■ Task prompt ■
Please repeat the lines below, exactly and only, from the one that holds "knife block: present" through the one that holds "washcloth: present [373,297,430,317]".
------ Data ------
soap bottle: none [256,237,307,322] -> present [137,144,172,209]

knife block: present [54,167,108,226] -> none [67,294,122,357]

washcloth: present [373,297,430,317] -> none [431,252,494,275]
------
------ Data ------
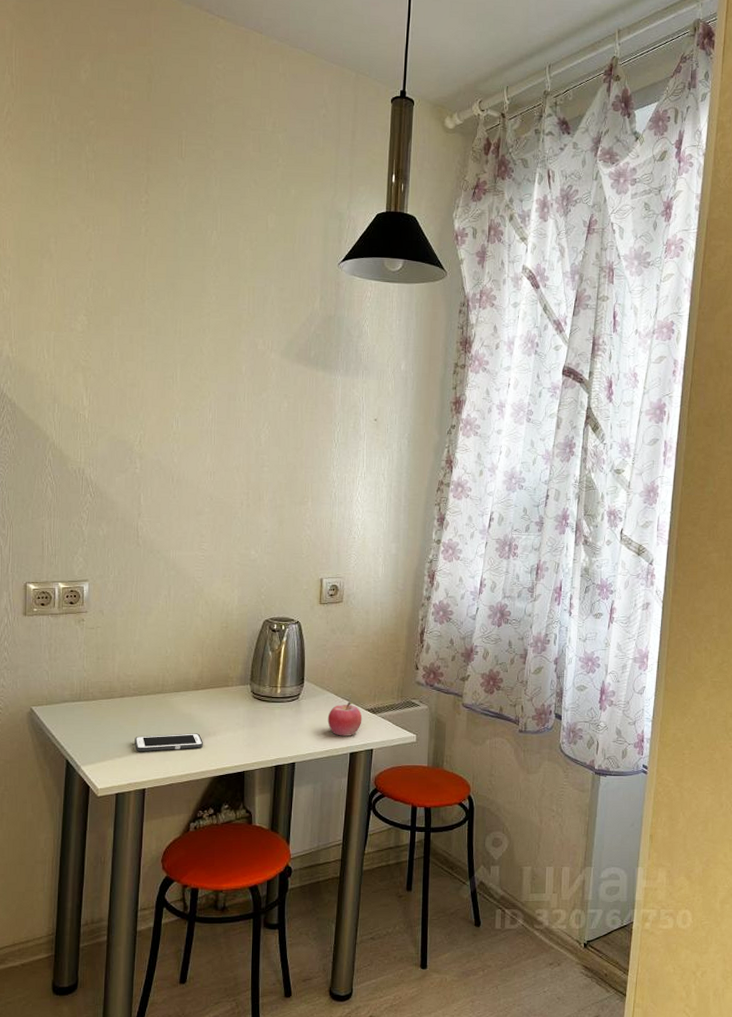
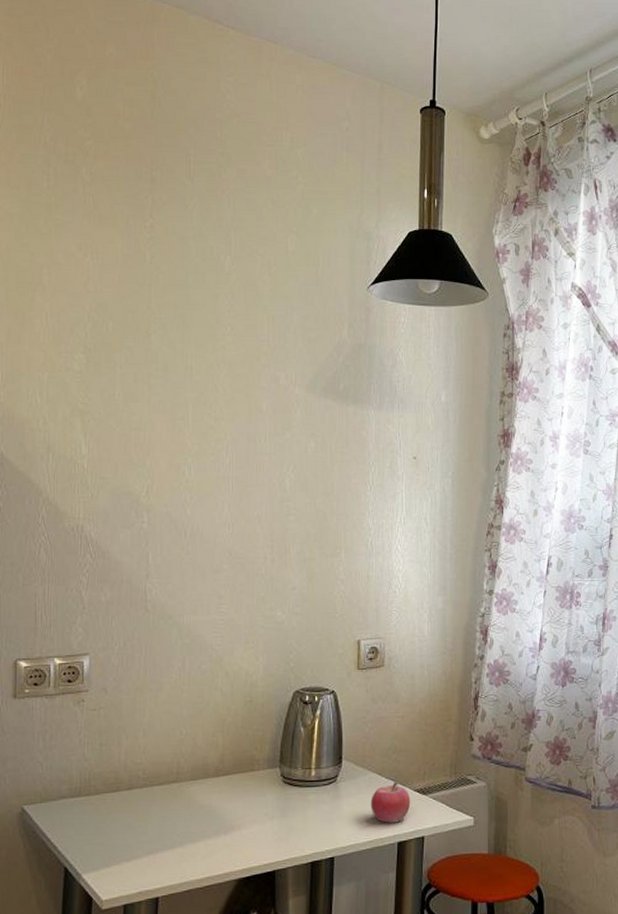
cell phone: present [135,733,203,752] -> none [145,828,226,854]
------
------ Data ------
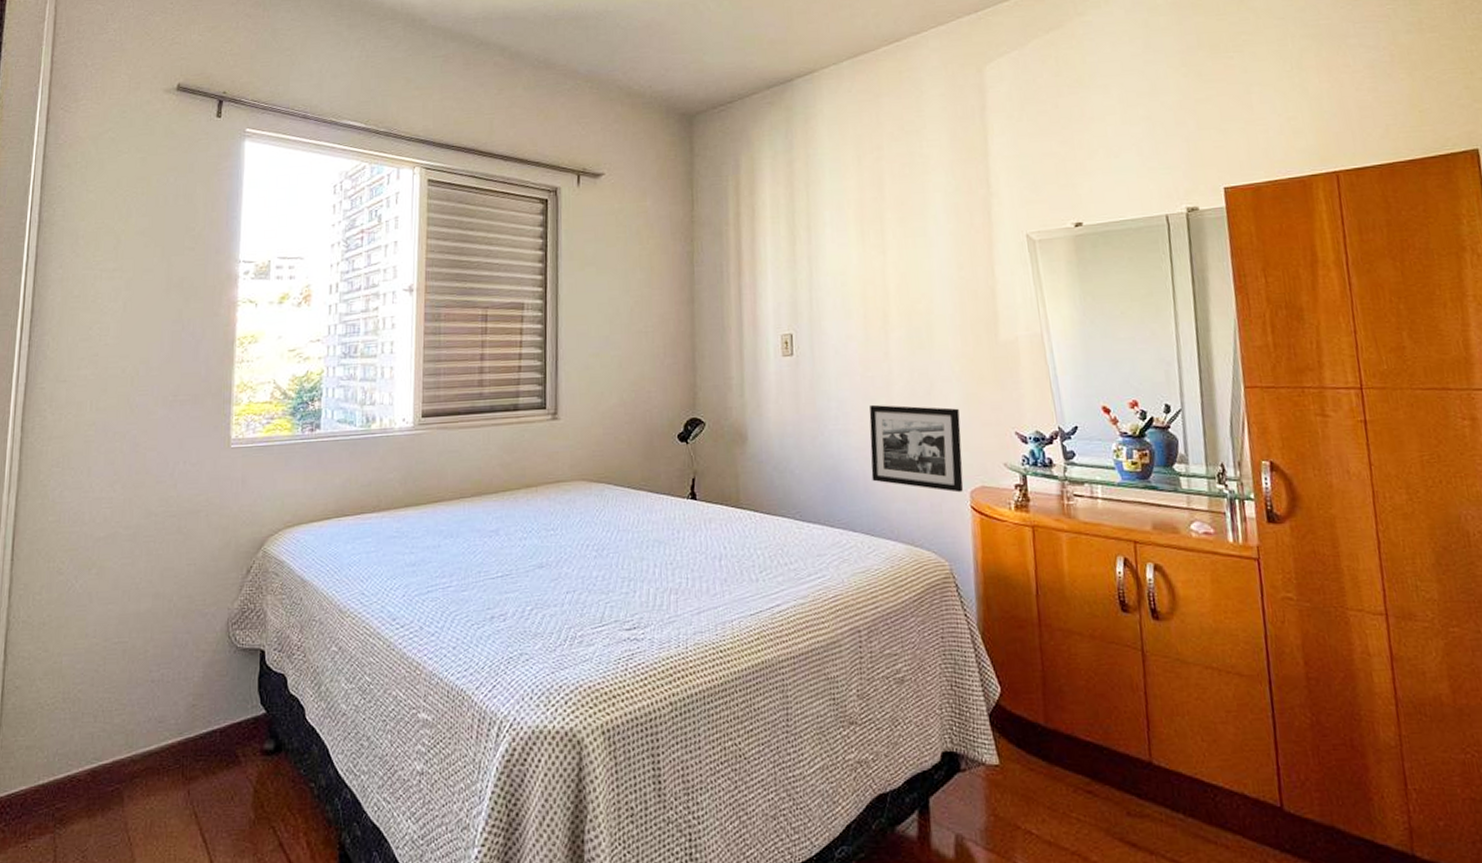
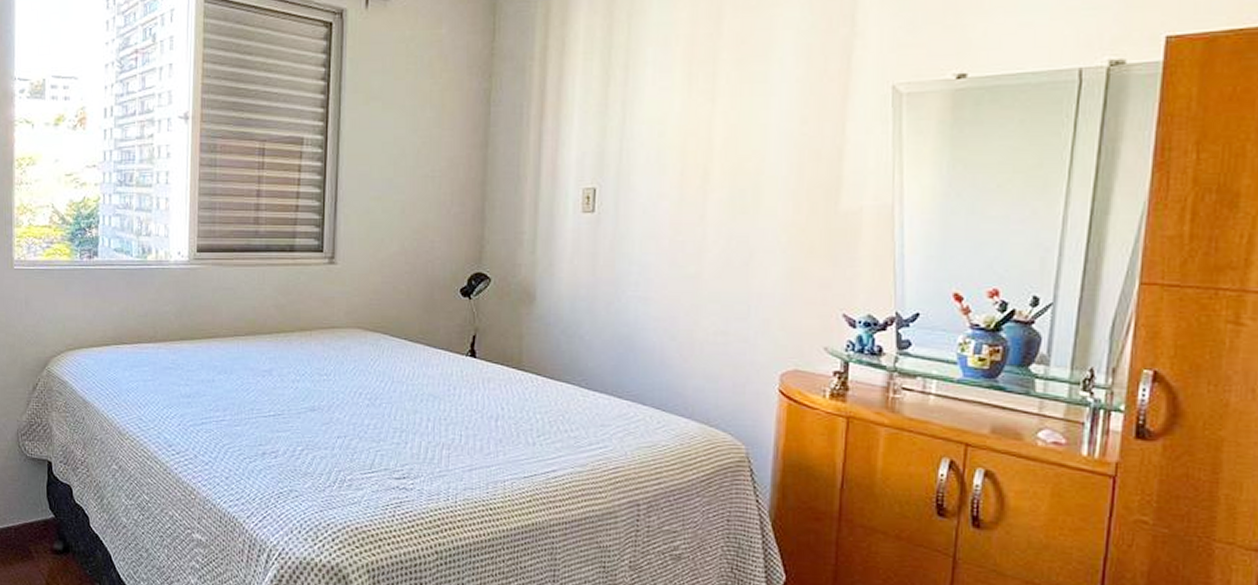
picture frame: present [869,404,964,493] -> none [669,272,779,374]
------
■ Answer section ■
knife block: present [54,167,108,226] -> none [67,294,122,357]

washcloth: present [373,297,430,317] -> none [431,252,494,275]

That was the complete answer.